A Test Strategy – or whatever you want to call it

I’m in the middle of little project for work (one of many things I have going on these days), and I was reminded of the fact that we don’t have anything close to a consistent language in testing. It’s nothing new – I blogged about this subject before, but I still don’t have a reasonable solution. I sometimes convince myself that one advantage of certification is building a base of common terminology, but I never convince myself that certification is the right answer.

So, the project I’m working on is sort of a “test strategy” – but I’m pretty sure my definition of test strategy is different than yours. Matt Heusser, for example, recently blogged about test strategy – but in my world of definitions, what Matt is describing is test design – but to be fair, he does call it “designing a test strategy”. Also – to be ultimately clear, there’s nothing wrong with what Matt says, we just have different interpretations of what a test strategy is – no big deal.

For me, a test strategy is a description of the general approach a team will take to testing over a product cycle. It describes a set of approaches and techniques a team will use, why those approaches are appropriate, and how they will benefit the team and product. I (in my definition) avoid details of implementation, and instead, use the strategy message to align a test team and get everyone on the same page with values, approaches, and areas of growth. I like to think of it as an explanation of  “why” and “what” rather than “how”. I prefer to think of “how” as a minor implementation detail – we have smart people on the team, and they’ll figure out the “how” when it’s necessary. I’ve approached test strategy this way for some time, and taught test strategy to a few hundred testers at Microsoft (in which I also emphasize that they are free to adapt to their own definition and context). I should also stress that while I’m writing a document outlining our team strategy (or at least my thoughts on team strategy), that a document isn’t required. An email, whiteboard, or even word of mouth may suffice depending on the situation.

When thinking of a testing strategy, I consider improvements to both the product and the team to be critical. The testing needs to have enough meat and breadth to help build a quality product, but the strategy also needs to consider growth opportunities for the team (perhaps I should call my definition a team testing strategy?). To meet these goals, a strategy basically has a bunch of testing ideas (ideas include everything from approaches to processes to tools)  – some are challenging, but all definitely achievable. Some ideas are part of the day-to-day workflow of the team, but the team doesn’t address every single idea every day. Instead, the team bounces around between ideas as appropriate to the context of the product cycle, feedback, etc.Sometimes, owners are assigned to own ideas (or pieces of the strategy) throughout the product cycle, while other ideas cycle between team members. Over the product cycle, some ideas may be dropped, others will certainly be added, and if the strategy is successful, both the test team and product quality improve over time. This has worked for me in the past, and the approach has resonated with a lot of testers I’ve talked to over the past several years, so I think it has legs. We’ll have to wait and see how it works in my team’s next product cycle – but I’m bound to keep you posted.

4 Comments

  1. Posted September 19, 2010 at 11:41 am | Permalink

    You’re not the only one to rail against a common jargon or nomeclature for our profession. The only people I’ve met who don’t seem concerned about it are the ones who don’t believe there’s a problem due to their adherence to a particular dogma.

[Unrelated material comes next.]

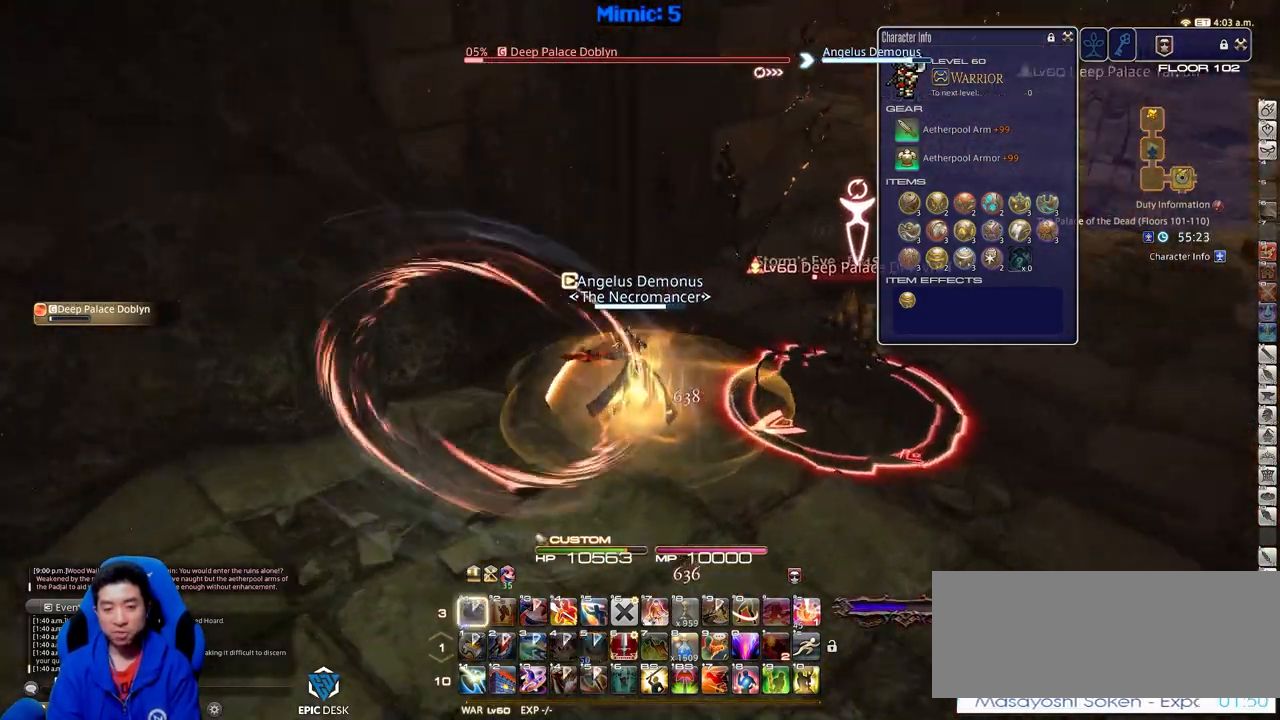
{"keys": ["a", "p", "w"], "events": [[50, "w", "down"]]}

    Here’s what Webster’s has to say about a strategy, “The art of devising or employing plans or stratagems toward a goal.” A plan on the other hand is defined as “a detailed formulation of a program of action.” So a strategy is a plan of plans to simplify it to the point of inaccuracy.

    The smell test comes in when you sense you’ve moved from strategizing how you will approach something and are now involved in planning activities. A good rule of thumb I use is to look at the size of the document. Anything more than four pages is likely a plan.

    • Posted September 19, 2010 at 11:49 am | Permalink

      Fantastic (and quick) comment. Another thing I consider is that even at 4 pages, you are pushing the limits of what people are willing to read – the ratio of strategy documents to read strategy docs is pretty horrid.

  2. Adam Geras
    Posted September 19, 2010 at 11:54 am | Permalink

    I share your description of test strategy; helps me get the point across that it is not fixed like a plan might be interpreted to be fixed. Also I like the freedom from a template. I can focus on what needs to be communicated, not conforming.

  3. Jared
    Posted October 12, 2010 at 3:51 pm | Permalink

    I’ve had strategy documents that are around seven pages, but I tend to use a lot of pictures and diagrams. I’m also compensating for poor or non-existent product vision documents, so I think it’s OK.